Justiça suspende despejo no assentamento Luiz Beltrame do MST por causa da Covid-19

Decisão anterior obrigava 17 famílias a deixarem suas terras até o final de agosto; batalha judicial é marcada pela mobilização de entidades e pessoas contrárias à reintegração de posse; assentamento fica em Gália e produz alimentos orgânicos e agroecológicos

Publicado em 29 de junho de 2020

A criação do Assentamento Luiz Beltrame foi fruto da organização de trabalhadores em torno do MST para reivindicar a reforma agrária (Foto: Tauan Mateus)
Por Lucas Mendes

O Tribunal Regional Federal da 3ª Região (TRF-3) suspendeu no sábado (27) a ordem de reintegração de posse em parte do assentamento Luiz Beltrame, na cidade de Gália (a 60 km de Bauru).

Em sua decisão, o desembargador Helio Egydio de Matos Nogueira entendeu que a pandemia do novo coronavírus é um “fato novo” no processo para suspender a reintegração do assentamento, que é coordenado pelo Movimento dos Trabalhadores Rurais Sem Terra (MST).

Cerca de 60 pessoas poderiam ser despejadas – 21 delas menores de idade.

O desembargador considerou o “alto índice de transmissibilidade do novo coronavírus e a elevação significativa do risco de contágio” que poderia ocorrer caso se concretizasse a reintegração de posse. 

A suspensão vale até o julgamento final do recurso (agravo de instrumento) que as famílias de assentados ingressaram na Justiça para tentar reverter o despejo.
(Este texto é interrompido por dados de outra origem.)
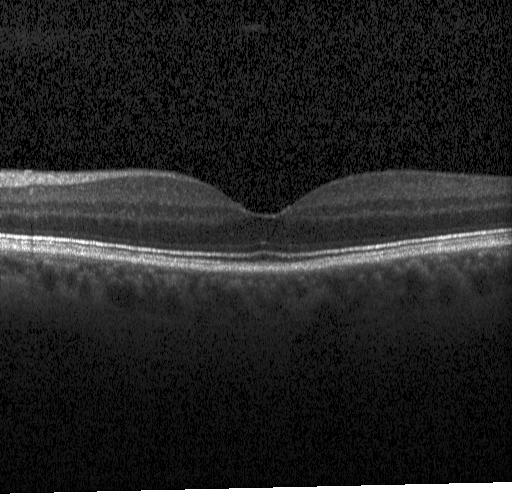
OCT B-scan showing no CNV, DME, or drusen.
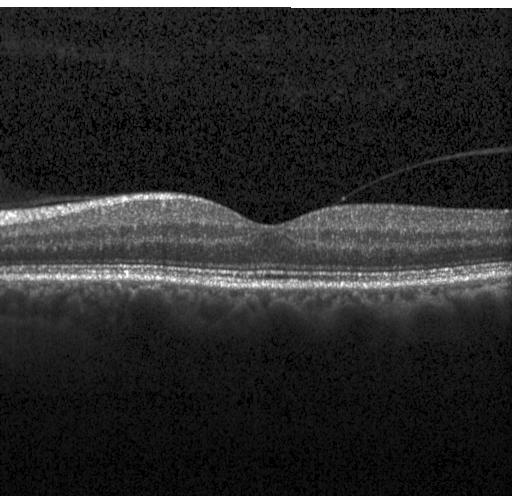
OCT B-scan.
Impression: neither CNV, DME, nor drusen.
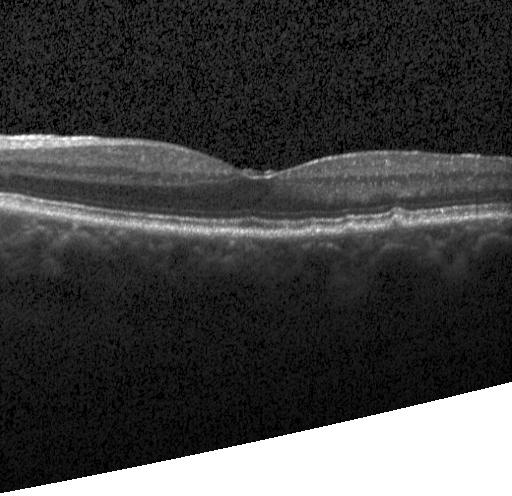
Spectral-domain optical coherence tomography; OCT line scan; centered on the fovea. Assessment: multiple drusen.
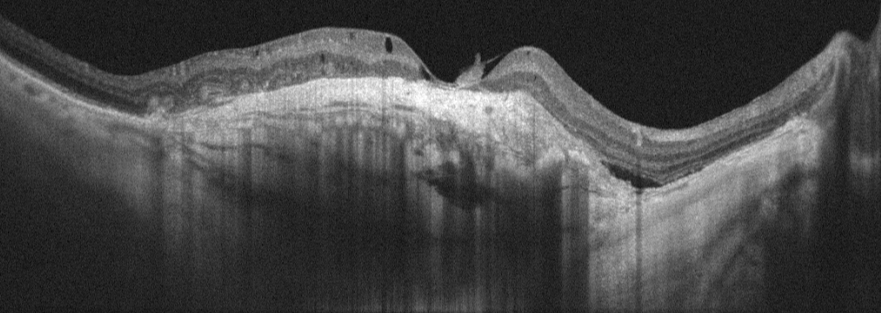 Retinal OCT cross-section. Through the macula. Dx: age-related macular degeneration (AMD).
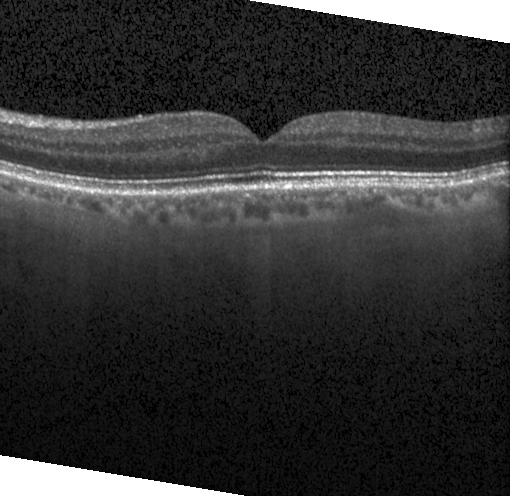 Retinal OCT cross-section · macular scan · SD-OCT · acquired on a Heidelberg Spectralis. Dx: no choroidal neovascularization, no diabetic macular edema, and no drusen.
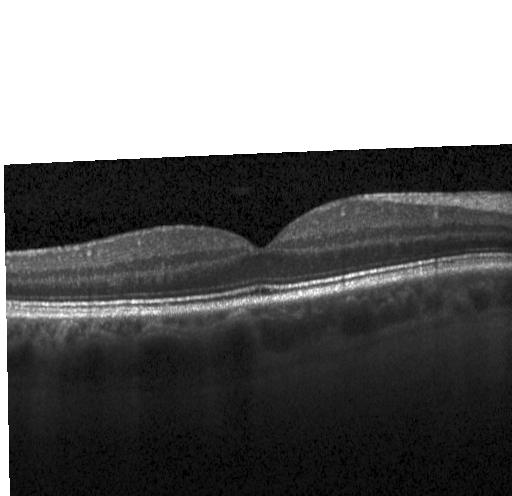 Spectral-domain optical coherence tomography, optical coherence tomography B-scan, Heidelberg Spectralis, macular scan
Diagnosis: no evidence of choroidal neovascularization, diabetic macular edema, or drusen.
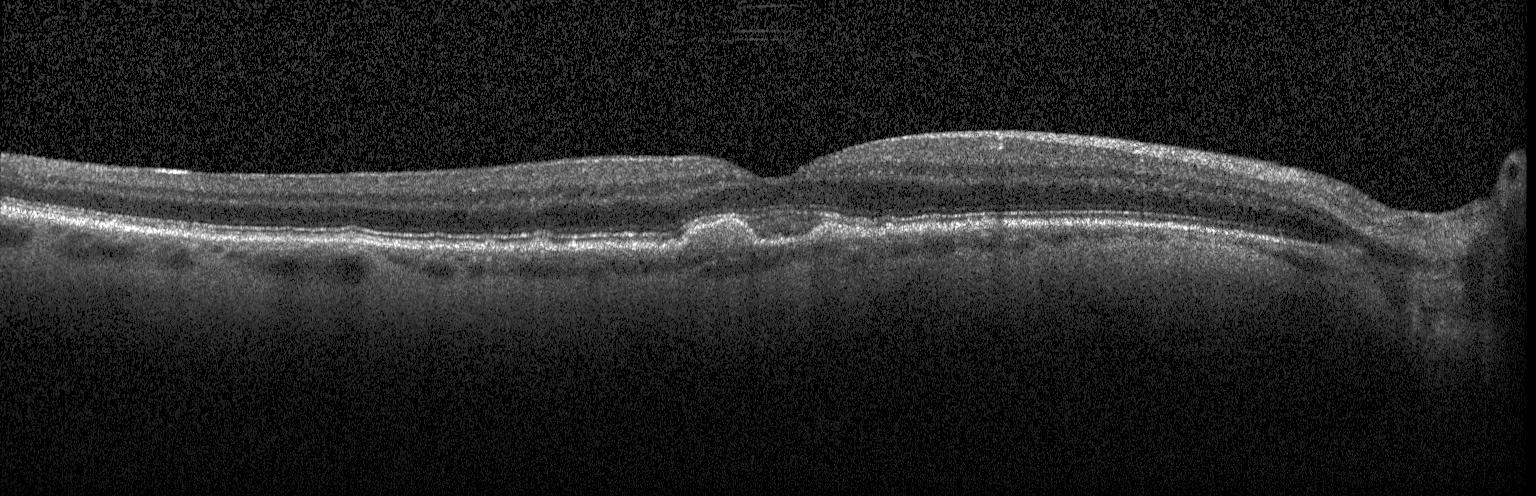 OCT line scan · SD-OCT · Heidelberg Spectralis · horizontal scan through the fovea — Finding: sub-RPE drusenoid deposits.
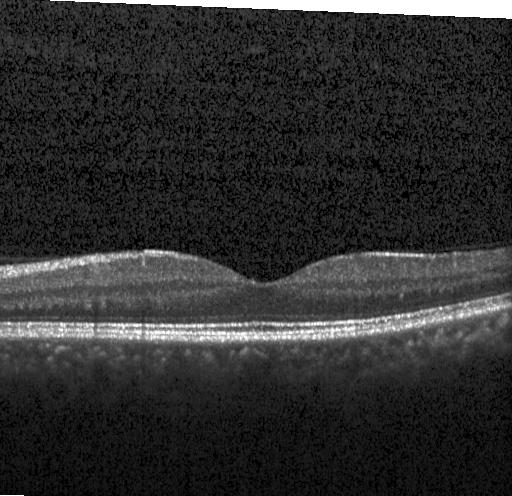 Spectral-domain OCT · OCT B-scan · acquired on a Heidelberg Spectralis · through the macula.
Assessment: no choroidal neovascularization, no diabetic macular edema, and no drusen.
Ainda não há previsão para ocorrer esse julgamento.

O Jornal Dois publicou uma reportagem sobre a origem do assentamento e toda a batalha judicial. Clique aqui para ler. 

Para embasar a decisão, Nogueira citou a declaração de pandemia do novo coronavírus feita pela Organização Mundial de Saúde (OMS) em 11 de março e a Declaração de Emergência em Saúde Pública de Importância Nacional, feita pelo Ministério da Saúde em 4 de fevereiro. 

Os dois eventos citados são anteriores à decisão da 1ª Turma do TRF-3, da qual o próprio desembargador faz parte, e que determinou em 19 de abril o despejo das famílias num prazo de 120 dias.

Ex-proprietário da terra, o empresário e industrial jauense Jorge Ivan Cassaro move uma batalha judicial para tirar a área dos assentados. Sua antiga fazenda foi desapropriada por improdutividade e destinada à reforma agrária. 

Candidato a deputado federal em 2014 e a prefeito de Jaú em 2016, Cassaro tem um patrimônio declarado de mais de R$ 20 milhões, conforme informou à Justiça Eleitoral em 2016.

Produção de alimentos orgânicos

Em sete anos de existência do assentamento Luiz Beltrame, as famílias de agricultores conseguiram recuperar um solo que foi considerado “improdutivo” e de “qualidade paupérrima”, segundo laudo usado pela Justiça para embasar decisões favoráveis ao antigo dono. 

São produzidas no local aproximadamente 2000 toneladas de mandioca por ano, segundo estima Márcio José, membro da direção estadual do MST e morador do Luiz Beltrame.

A reforma agrária é um instrumento previsto por lei para redistribuição de terra visando combater a posse de grandes extensões de propriedades rurais nas mãos de poucas pessoas (Foto: Assentamento Luiz Beltrame)

De acordo com dados do MST da safra de 2018, o assentamento produziu e comercializou 100 cabeças de gado, 300 toneladas de mandioca pré-cozida, 5 mil caixas de maracujá, 200 sacas de feijão orgânico, 50 mil dúzias de milho verde, 2 mil caixas de quiabo, 8 mil toneladas de manga, entre outros produtos hortifrutigranjeiros, como mamão, manga, cítricos e banana.

A produção do assentamento gera renda suficiente para a sobrevivência das famílias e para empregar pessoas das cidades vizinhas, como Gália e Ubirajara.

Há cerca de três anos os assentados comercializam mais de 400 cestas de alimentos e produtos orgânicos por mês nas cidade de Bauru e Marília. A experiência parte da agroecologia – formato de produção baseada na sustentabilidade ambiental que procura a menor dependência possível de agrotóxicos e outros insumos.

Mobilização

A ameaça de despejo das famílias de agricultores do assentamento Luiz Beltrame gerou uma mobilização de pessoas e entidades contrárias à reintegração de posse. 

Personalidades como o ator Marcos Palmeira, a apresentadora e cozinheira Bela Gil, e pessoas ligadas à produção de alimentos orgânicos e à agroecologia publicaram vídeos nas redes sociais para apoiar as famílias.

Consumidores das cestas de alimentos de Bauru e Marília também gravaram vídeos em solidariedade.